* [PARTES DEL EJERCICIO]:
(a) Devuelve, tal como aparece en el fragmento citado, el pasaje que va desde "En la Pascua" hasta "marcha sobre Roma.", ambos incluidos.
(b) Según el fragmento citado, ¿en qué mes y año se presentó Arnulfo a las puertas de Roma?

En la Pascua de 892 el papa Formoso había ungido coemperador a Lamberto en Ravenna y mucho más tarde todavía anunció solemnemente que nada le separaría de su «hijo queridísimo», por el que alimentaba sentimientos paternales. En realidad quería librarse casi a cualquier precio de la garra de los Guidos. Y así envió también muy pronto —cosa que irritó en sumo grado al partido espoletino— una embajada al rey Arnulfo, al que de nuevo instó de palabra y mediante el escrito que llevaba consigo para que prestase su ayuda al santo padre, pues ya su predecesor nada había deseado con mayor vehemencia que el derrocamiento de los espoletinos[34].

Arnulfo sitia Roma, allí hace rodar cabezas y se convierte en el primer antiemperador francoalemán

Tras consultarlo con los obispos Arnulfo se decidió a emprender una nueva marcha sobre Roma.

En diciembre de 895 sometió la Lombardía. Y tras una marcha extremadamente penosa por la violencia de las tormentas y los aguaceros y la terrible mortandad de los caballos —por primera vez «se ensillaron entonces los bueyes a la manera de los caballos»— a través de Toscana, en febrero de 896 se presentó a las puertas de Roma. Pero los espoletinos y la valerosa viuda de Guido, la emperatriz Agelrude (hija del duque Adelchis de Benevento, que en tiempos había hecho prisionero a Luis II con un golpe de mano), sorprendentemente cerraron las puertas, poniendo la ciudad en estado de defensa.

Ello dio ocasión al primer asedio de Roma por un rey francoalemán. Y de nuevo estuvo allí el Señor. Cuentan los cronistas francoorientales que todos asistieron a la celebración de la santa misa, confesaron sus pecados, juraron «con lágrimas» lealtad a Arnulfo y «por inspiración de Dios», es decir, «con la aprobación del supremo sacerdote», llevaron a cabo el asalto de la ciudad santa a la primera acometida con la ayuda de san Pancracio, como creyó Arnulfo (que después dedicó al santo dos capillas, en Roding y en Ranshofen). Agelrude desapareció con toda discreción. Más aún, los asaltantes conquistaron Roma «por designio divino, sin que en el bando del rey cayera ni uno sólo de los soldados de su gran ejército». En cambio, en el bando contrario rodaron cabezas ya en la misma entrada. En cualquier caso cuenta el obispo Liutprando que Arnulfo «para vengar la violencia inferida al papa mandó decapitar a una multitud de romanos ilustres, que salieron corriendo a su encuentro».

* [CONTENIDO DE LOS DATOS]:
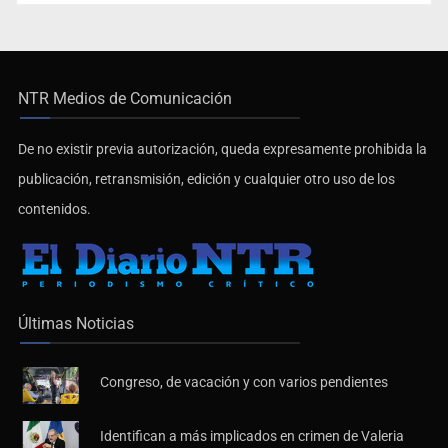
NTR Medios de Comunicación
De no existir previa autorización, queda expresamente prohibida la
publicación, retransmisión, edición y cualquier otro uso de los
contenidos.
Últimas Noticias
Congreso, de vacación y con varios pendientes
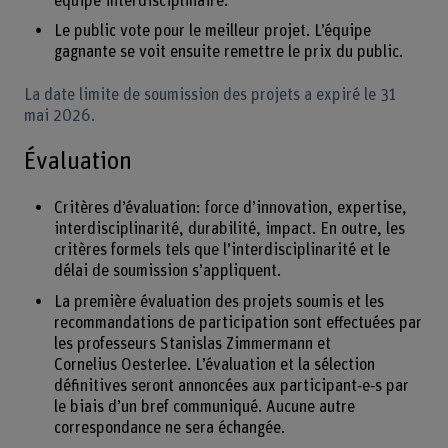
équipe interdisciplinaire.
Le public vote pour le meilleur projet. L’équipe
gagnante se voit ensuite remettre le prix du public.
La date limite de soumission des projets a expiré le 31
mai 2026.
Évaluation
Critères d’évaluation: force d’innovation, expertise,
interdisciplinarité, durabilité, impact. En outre, les
critères formels tels que l’interdisciplinarité et le
délai de soumission s’appliquent.
La première évaluation des projets soumis et les
recommandations de participation sont effectuées par
les professeurs Stanislas Zimmermann et
Cornelius Oesterlee. L’évaluation et la sélection
définitives seront annoncées aux participant‑e‑s par
le biais d’un bref communiqué. Aucune autre
correspondance ne sera échangée.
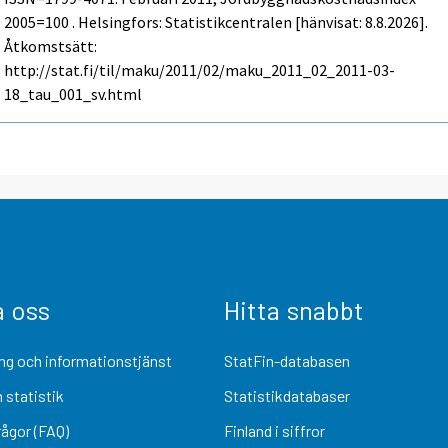
2005=100 . Helsingfors: Statistikcentralen [hänvisat: 8.8.2026].
Åtkomstsätt:
http://stat.fi/til/maku/2011/02/maku_2011_02_2011-03-
18_tau_001_sv.html
a oss
Hitta snabbt
ng och informationstjänst
StatFin-databasen
 statistik
Statistikdatabaser
rågor (FAQ)
Finland i siffror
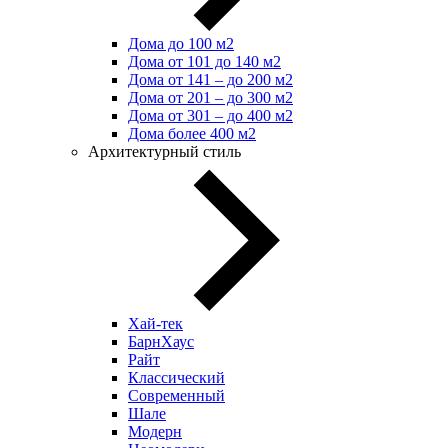
Дома до 100 м2
Дома от 101 до 140 м2
Дома от 141 – до 200 м2
Дома от 201 – до 300 м2
Дома от 301 – до 400 м2
Дома более 400 м2
Архитектурный стиль
Хай-тек
БарнХаус
Райт
Классический
Современный
Шале
Модерн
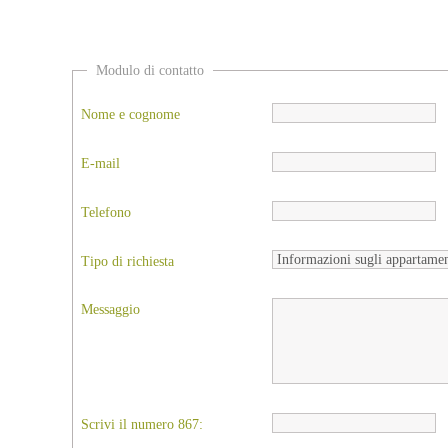
Modulo di contatto
Nome e cognome
E-mail
Telefono
Tipo di richiesta
Messaggio
Scrivi il numero 867:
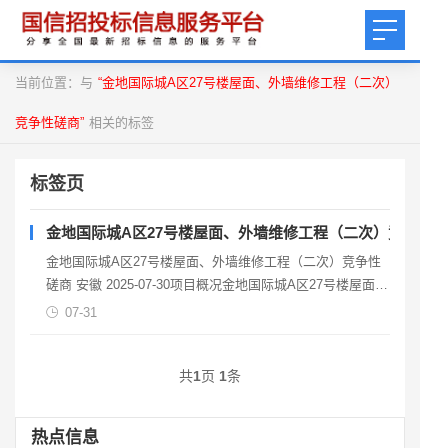
当前位置：与
“金地国际城A区27号楼屋面、外墙维修工程（二次）
竞争性磋商”
相关的标签
标签页
金地国际城A区27号楼屋面、外墙维修工程（二次）竞争性
金地国际城A区27号楼屋面、外墙维修工程（二次）竞争性
磋商 安徽 2025-07-30项目概况金地国际城A区27号楼屋面、
外墙维修工程（二次） 采购项目的
07-31
共
1
页
1
条
热点信息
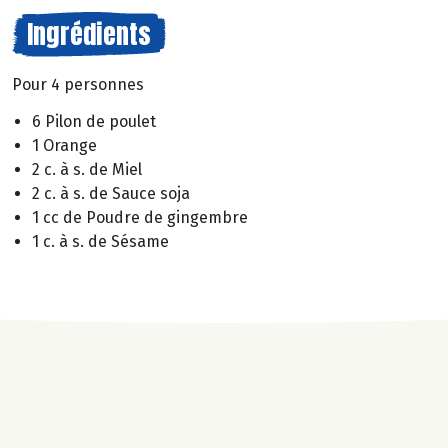
Ingrédients
Pour 4 personnes
6 Pilon de poulet
1 Orange
2 c. à s. de Miel
2 c. à s. de Sauce soja
1 cc de Poudre de gingembre
1 c. à s. de Sésame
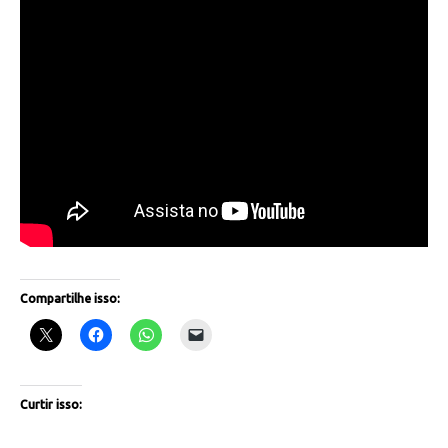
Compartilhe isso:
Curtir isso:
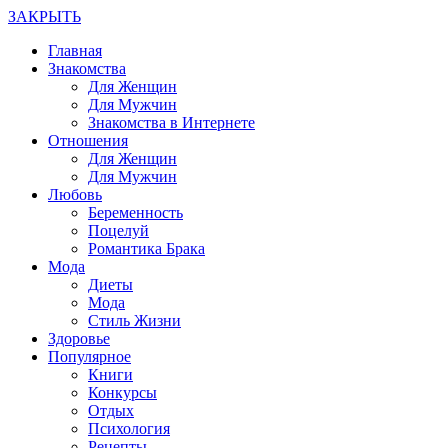
ЗАКРЫТЬ
Главная
Знакомства
Для Женщин
Для Мужчин
Знакомства в Интернете
Отношения
Для Женщин
Для Мужчин
Любовь
Беременность
Поцелуй
Романтика Брака
Мода
Диеты
Мода
Стиль Жизни
Здоровье
Популярное
Книги
Конкурсы
Отдых
Психология
Рецепты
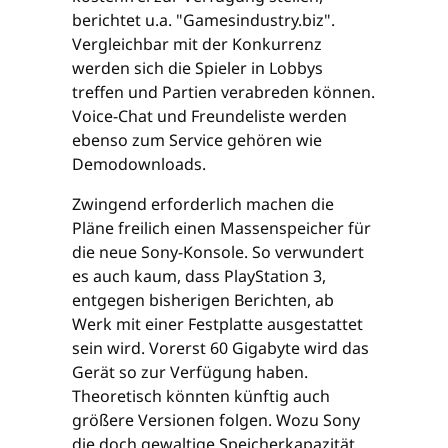
berichtet u.a. "Gamesindustry.biz".
Vergleichbar mit der Konkurrenz
werden sich die Spieler in Lobbys
treffen und Partien verabreden können.
Voice-Chat und Freundeliste werden
ebenso zum Service gehören wie
Demodownloads.
Zwingend erforderlich machen die
Pläne freilich einen Massenspeicher für
die neue Sony-Konsole. So verwundert
es auch kaum, dass PlayStation 3,
entgegen bisherigen Berichten, ab
Werk mit einer Festplatte ausgestattet
sein wird. Vorerst 60 Gigabyte wird das
Gerät so zur Verfügung haben.
Theoretisch könnten künftig auch
größere Versionen folgen. Wozu Sony
die doch gewaltige Speicherkapazität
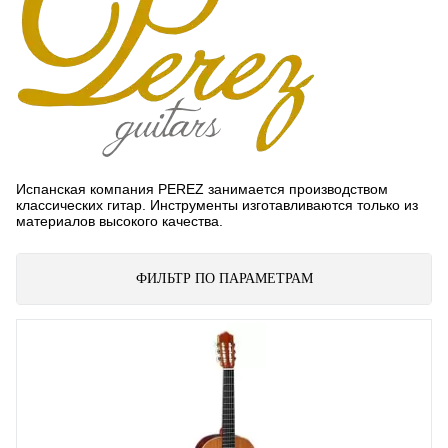
Испанская компания PEREZ занимается производством
классических гитар. Инструменты изготавливаются только из
материалов высокого качества.
ФИЛЬТР ПО ПАРАМЕТРАМ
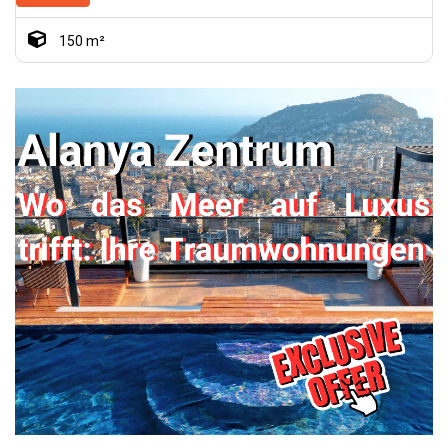
150 m²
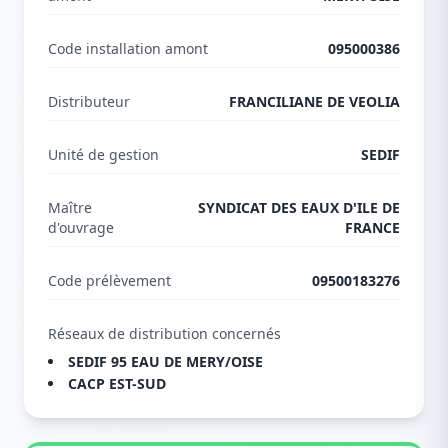
Code installation amont
095000386
Distributeur
FRANCILIANE DE VEOLIA
Unité de gestion
SEDIF
Maître
SYNDICAT DES EAUX D'ILE DE
d'ouvrage
FRANCE
Code prélèvement
09500183276
Réseaux de distribution concernés
SEDIF 95 EAU DE MERY/OISE
CACP EST-SUD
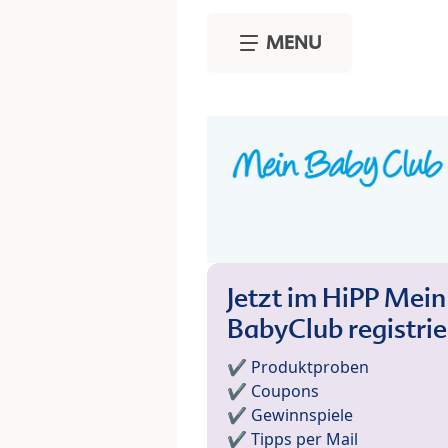
Skip to main content
MENU
Jetzt im HiPP Mein
BabyClub registri
✔️ Produktproben
✔️ Coupons
✔️ Gewinnspiele
✔️ Tipps per Mail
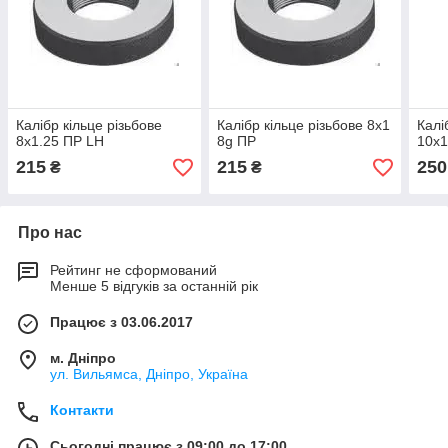
Калібр кільце різьбове
Калібр кільце різьбове 8х1
Калі
8х1.25 ПР LH
8g ПР
10х1
215
215
250
₴
₴
Про нас
Рейтинг не сформований
Менше 5 відгуків за останній рік
Працює з 03.06.2017
м. Дніпро
ул. Вильямса, Дніпро, Україна
Контакти
Сьогодні працює з 09:00 до 17:00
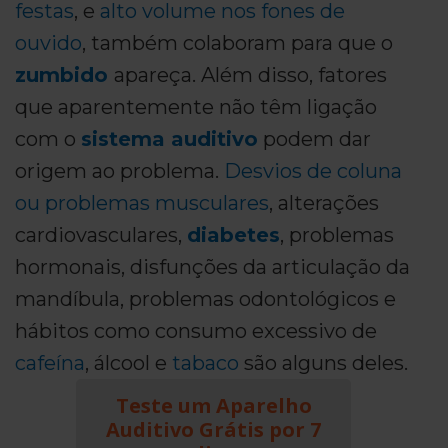
festas
, e
alto volume nos fones de
ouvido
, também colaboram para que o
zumbido
apareça. Além disso, fatores
que aparentemente não têm ligação
com o
sistema auditivo
podem dar
origem ao problema.
Desvios de coluna
ou problemas musculares
, alterações
cardiovasculares,
diabetes
, problemas
hormonais, disfunções da articulação da
mandíbula, problemas odontológicos e
hábitos como consumo excessivo de
cafeína
, álcool e
tabaco
são alguns deles.
Teste um Aparelho
Auditivo Grátis por 7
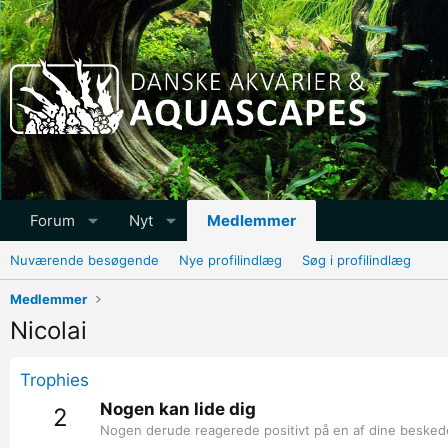
Forum
Nyt
Medlemmer
Nuværende besøgende
Nye profilindlæg
Søg i profilindlæg
Medlemmer
Nicolai
Trophies
Nogen kan lide dig
2
Nogen derude reagerede positivt på en af dine beskeder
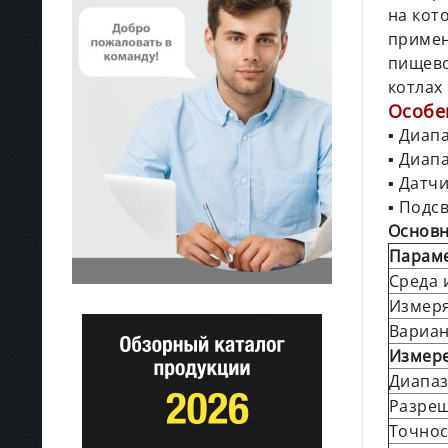
на кот
примен
пищево
котлах 
Особе
▪ Диап
▪ Диап
▪ Датч
▪ Подс
Основн
Парам
Среда 
Измер
Вариан
Измере
Диапаз
Разре
Точнос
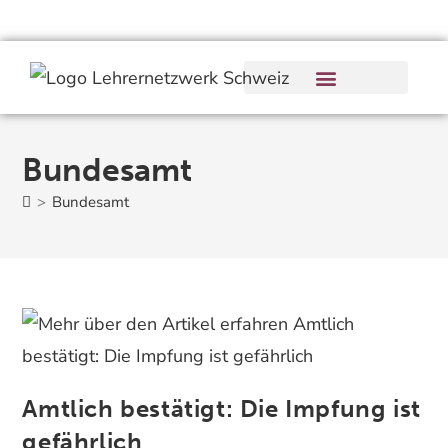
Bundesamt
>
Bundesamt
Amtlich bestätigt: Die Impfung ist
gefährlich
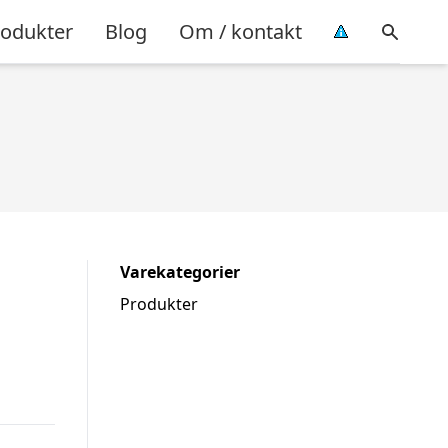
rodukter
Blog
Om / kontakt
Varekategorier
Produkter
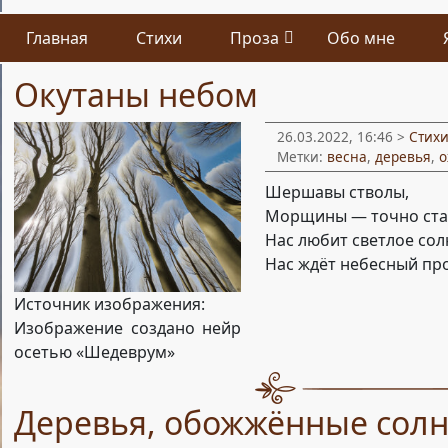
Главная
Стихи
Проза
Обо мне
Окутаны небом
26.03.2022, 16:46 >
Стих
Метки:
весна
,
деревья
,
о
Шершавы стволы,
Морщины — точно ста
Нас любит светлое сол
Нас ждёт небесный пр
Источник изображения:
Изображение создано нейр
осетью «Шедеврум»
Деревья, обожжённые сол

* [SOLUCIONES]:
(a)
En la Pascua de 892 el papa Formoso había ungido coemperador a Lamberto en Ravenna y mucho más tarde todavía anunció solemnemente que nada le separaría de su «hijo queridísimo», por el que alimentaba sentimientos paternales. En realidad quería librarse casi a cualquier precio de la garra de los Guidos. Y así envió también muy pronto —cosa que irritó en sumo grado al partido espoletino— una embajada al rey Arnulfo, al que de nuevo instó de palabra y mediante el escrito que llevaba consigo para que prestase su ayuda al santo padre, pues ya su predecesor nada había deseado con mayor vehemencia que el derrocamiento de los espoletinos[34].

Arnulfo sitia Roma, allí hace rodar cabezas y se convierte en el primer antiemperador francoalemán

Tras consultarlo con los obispos Arnulfo se decidió a emprender una nueva marcha sobre Roma.

(b) En febrero de 896.